↓↓↓

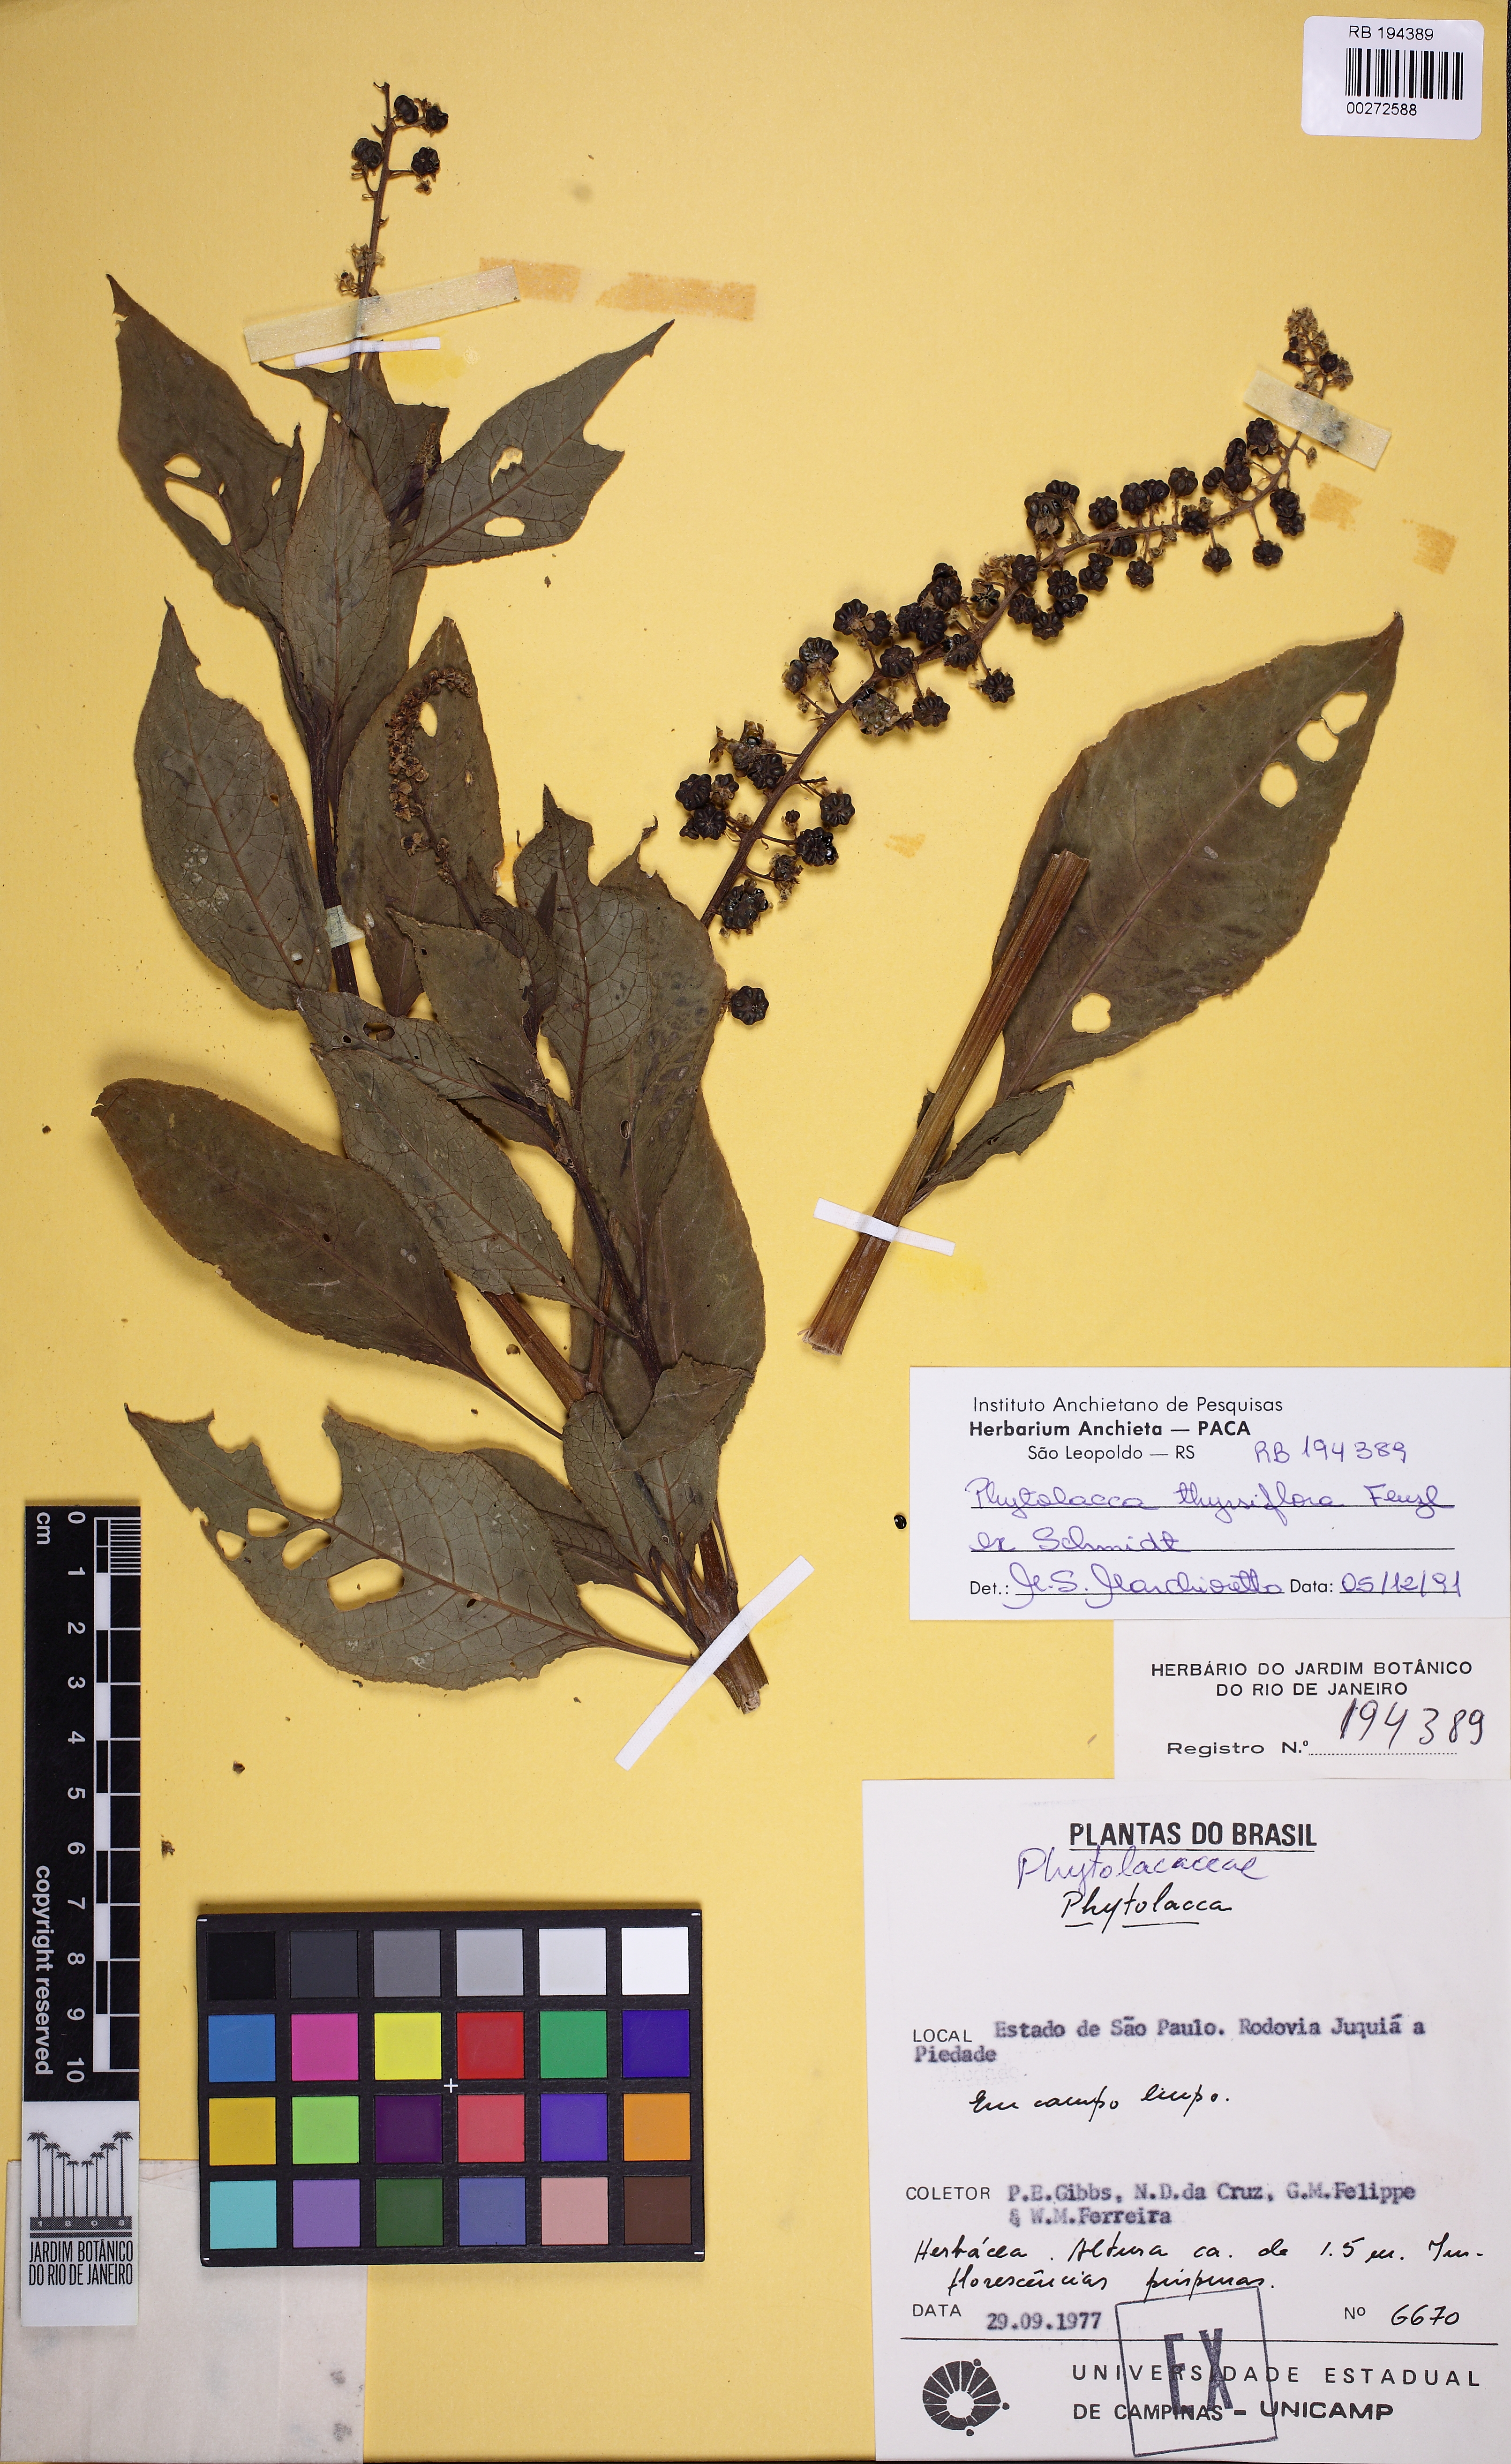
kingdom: Plantae
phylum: Tracheophyta
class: Magnoliopsida
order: Caryophyllales
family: Phytolaccaceae
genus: Phytolacca
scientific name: Phytolacca thyrsiflora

↑↑↑

** Problem **
Output the lines from the one with "phylum: Tracheophyta" through the end of the items as a Markdown table with the columns Row and Text, omitting any blank lines.

** Task result **
| Row | Text |
|---|---|
| 1 | phylum: Tracheophyta |
| 2 | class: Magnoliopsida |
| 3 | order: Caryophyllales |
| 4 | family: Phytolaccaceae |
| 5 | genus: Phytolacca |
| 6 | scientific name: Phytolacca thyrsiflora |